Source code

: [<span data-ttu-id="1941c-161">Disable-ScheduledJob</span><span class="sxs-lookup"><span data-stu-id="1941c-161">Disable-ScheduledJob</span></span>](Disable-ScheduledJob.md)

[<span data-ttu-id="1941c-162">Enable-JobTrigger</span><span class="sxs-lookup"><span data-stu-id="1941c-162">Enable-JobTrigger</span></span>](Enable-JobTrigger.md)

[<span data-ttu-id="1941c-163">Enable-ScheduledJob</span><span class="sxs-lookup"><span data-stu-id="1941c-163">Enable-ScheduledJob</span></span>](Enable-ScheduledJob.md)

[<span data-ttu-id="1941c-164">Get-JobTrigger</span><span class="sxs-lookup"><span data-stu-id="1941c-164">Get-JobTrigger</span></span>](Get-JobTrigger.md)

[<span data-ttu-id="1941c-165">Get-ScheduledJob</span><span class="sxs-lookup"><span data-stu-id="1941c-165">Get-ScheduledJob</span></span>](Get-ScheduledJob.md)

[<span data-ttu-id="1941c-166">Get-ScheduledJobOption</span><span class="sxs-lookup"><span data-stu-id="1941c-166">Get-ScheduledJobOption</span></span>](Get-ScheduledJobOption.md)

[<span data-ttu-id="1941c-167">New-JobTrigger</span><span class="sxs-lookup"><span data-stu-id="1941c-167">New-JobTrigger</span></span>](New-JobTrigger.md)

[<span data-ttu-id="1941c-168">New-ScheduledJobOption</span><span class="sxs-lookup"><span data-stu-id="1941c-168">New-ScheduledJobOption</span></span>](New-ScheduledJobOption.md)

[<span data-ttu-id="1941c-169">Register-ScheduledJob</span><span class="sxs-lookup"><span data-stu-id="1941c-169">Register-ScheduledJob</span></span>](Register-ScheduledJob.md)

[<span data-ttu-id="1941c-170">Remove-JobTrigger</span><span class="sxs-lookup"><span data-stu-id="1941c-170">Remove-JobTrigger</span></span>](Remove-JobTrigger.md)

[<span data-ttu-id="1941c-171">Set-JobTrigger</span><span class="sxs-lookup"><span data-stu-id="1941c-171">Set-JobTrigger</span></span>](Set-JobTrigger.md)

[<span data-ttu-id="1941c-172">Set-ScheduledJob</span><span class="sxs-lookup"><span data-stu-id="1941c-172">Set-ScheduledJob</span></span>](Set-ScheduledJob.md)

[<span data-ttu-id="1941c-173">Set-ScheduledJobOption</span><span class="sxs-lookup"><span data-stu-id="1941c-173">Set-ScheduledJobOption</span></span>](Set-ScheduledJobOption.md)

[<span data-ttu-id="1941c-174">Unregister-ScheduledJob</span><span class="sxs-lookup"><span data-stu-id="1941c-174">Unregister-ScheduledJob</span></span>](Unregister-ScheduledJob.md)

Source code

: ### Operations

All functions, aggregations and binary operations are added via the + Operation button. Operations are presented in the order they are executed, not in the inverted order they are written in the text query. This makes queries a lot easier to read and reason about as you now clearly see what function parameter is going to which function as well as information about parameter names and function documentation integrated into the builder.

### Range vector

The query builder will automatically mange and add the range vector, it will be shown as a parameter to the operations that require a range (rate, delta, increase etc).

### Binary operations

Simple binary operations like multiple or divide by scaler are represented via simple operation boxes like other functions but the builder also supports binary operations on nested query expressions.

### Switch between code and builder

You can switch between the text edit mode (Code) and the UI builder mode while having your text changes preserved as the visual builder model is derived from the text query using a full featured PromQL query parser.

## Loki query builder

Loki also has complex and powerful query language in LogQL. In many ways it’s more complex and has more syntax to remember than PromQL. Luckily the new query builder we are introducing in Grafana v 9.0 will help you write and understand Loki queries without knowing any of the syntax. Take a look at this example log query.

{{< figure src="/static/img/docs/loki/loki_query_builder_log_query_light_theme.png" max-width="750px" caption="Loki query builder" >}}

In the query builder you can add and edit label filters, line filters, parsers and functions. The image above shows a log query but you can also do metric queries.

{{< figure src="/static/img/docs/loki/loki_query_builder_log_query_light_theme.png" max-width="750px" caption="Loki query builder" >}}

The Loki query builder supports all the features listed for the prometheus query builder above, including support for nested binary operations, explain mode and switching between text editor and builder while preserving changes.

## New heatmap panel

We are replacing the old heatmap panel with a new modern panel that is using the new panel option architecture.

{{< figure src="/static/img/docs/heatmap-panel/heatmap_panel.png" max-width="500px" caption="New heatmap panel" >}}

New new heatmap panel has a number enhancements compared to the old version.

[Aim of the exercise]
Where a line of the data includes the string "vector", list that line.

[Answer to this task]
### Range vector
The query builder will automatically mange and add the range vector, it will be shown as a parameter to the operations that require a range (rate, delta, increase etc).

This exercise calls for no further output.